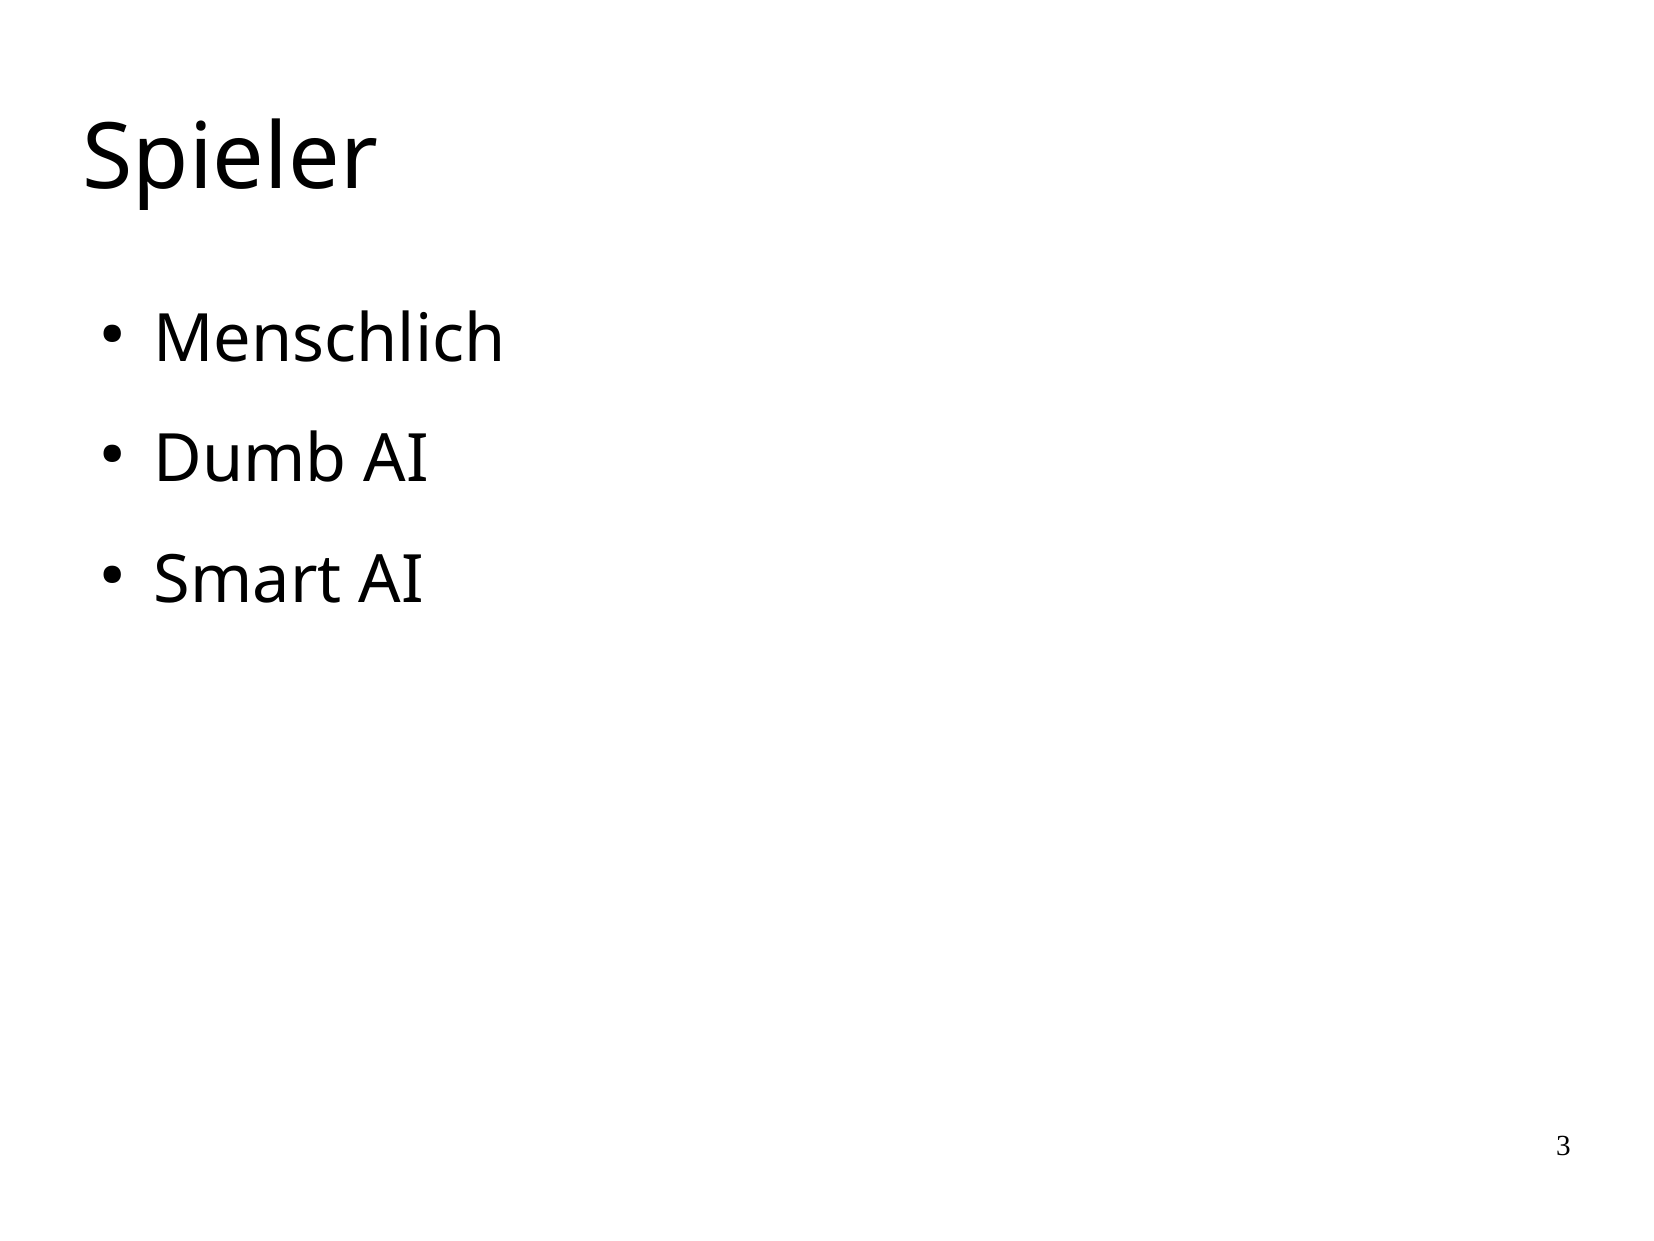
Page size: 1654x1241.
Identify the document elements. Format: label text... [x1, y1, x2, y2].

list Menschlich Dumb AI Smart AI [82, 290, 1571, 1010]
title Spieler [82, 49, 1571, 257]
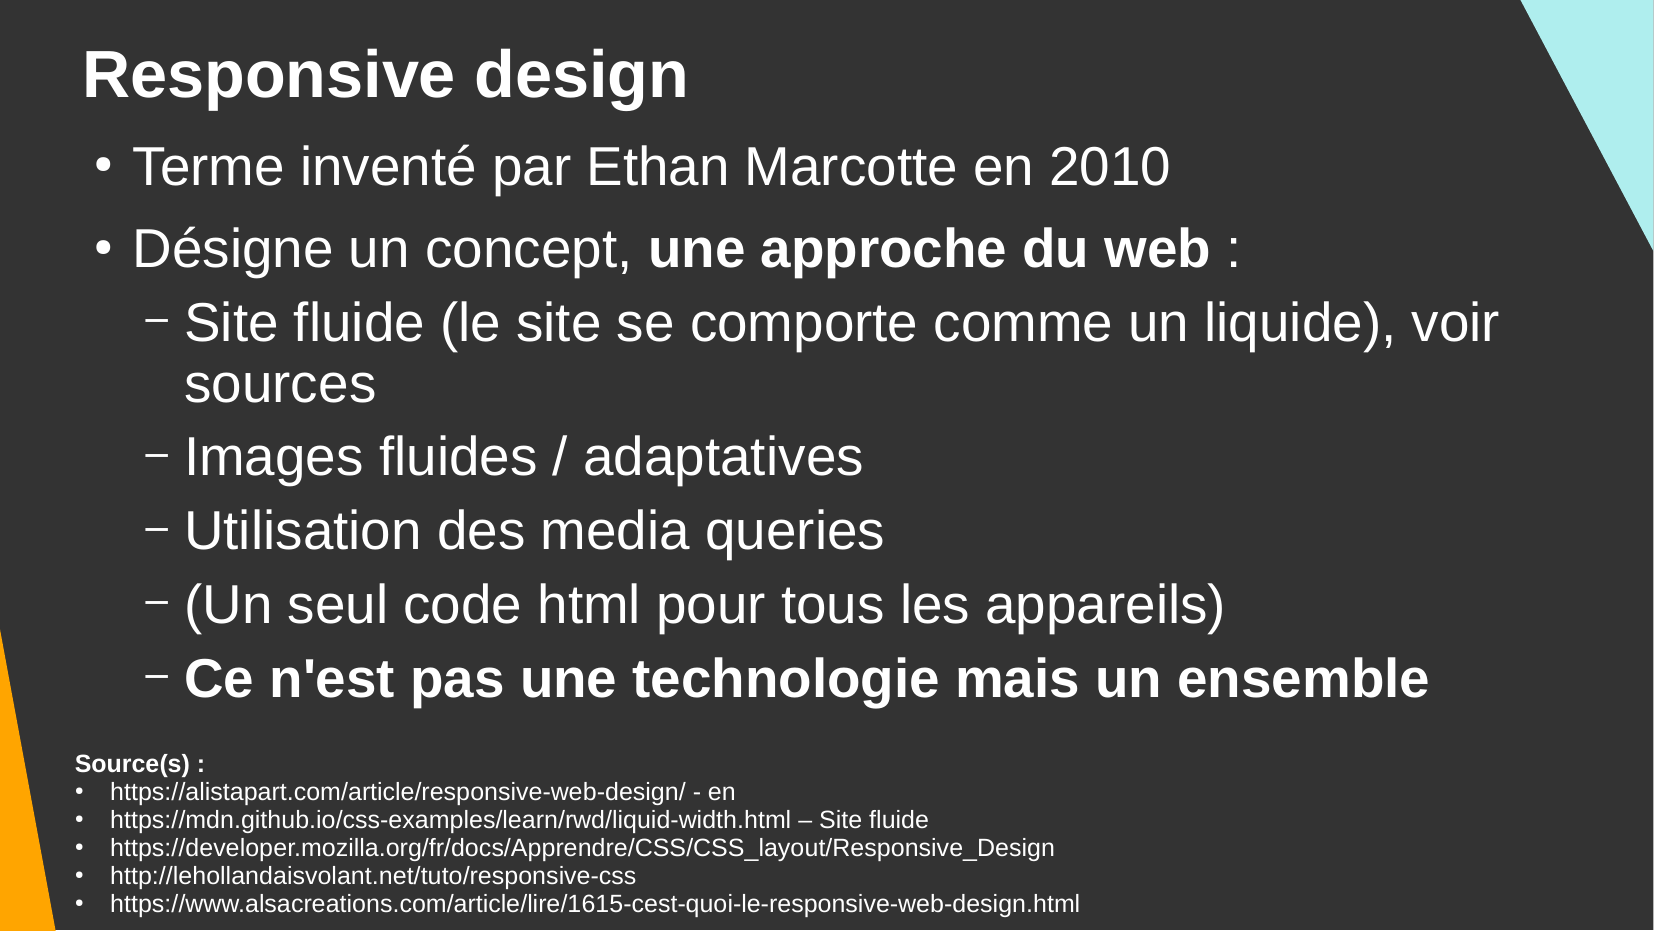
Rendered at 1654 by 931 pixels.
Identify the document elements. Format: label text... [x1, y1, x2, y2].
○ ○ ○ ○
## What is required
Copy the records above word for word, leaving out the pictures.

## Task output
Page size: 1654x1241.
Identify the document elements. Format: label text... [x1, y1, x2, y2].

list Menschlich Dumb AI Smart AI [82, 290, 1571, 1010]
title Spieler [82, 49, 1571, 257]
Rendered at 1654 by 931 pixels.
Identify the document elements. Format: label text... [x1, y1, x2, y2].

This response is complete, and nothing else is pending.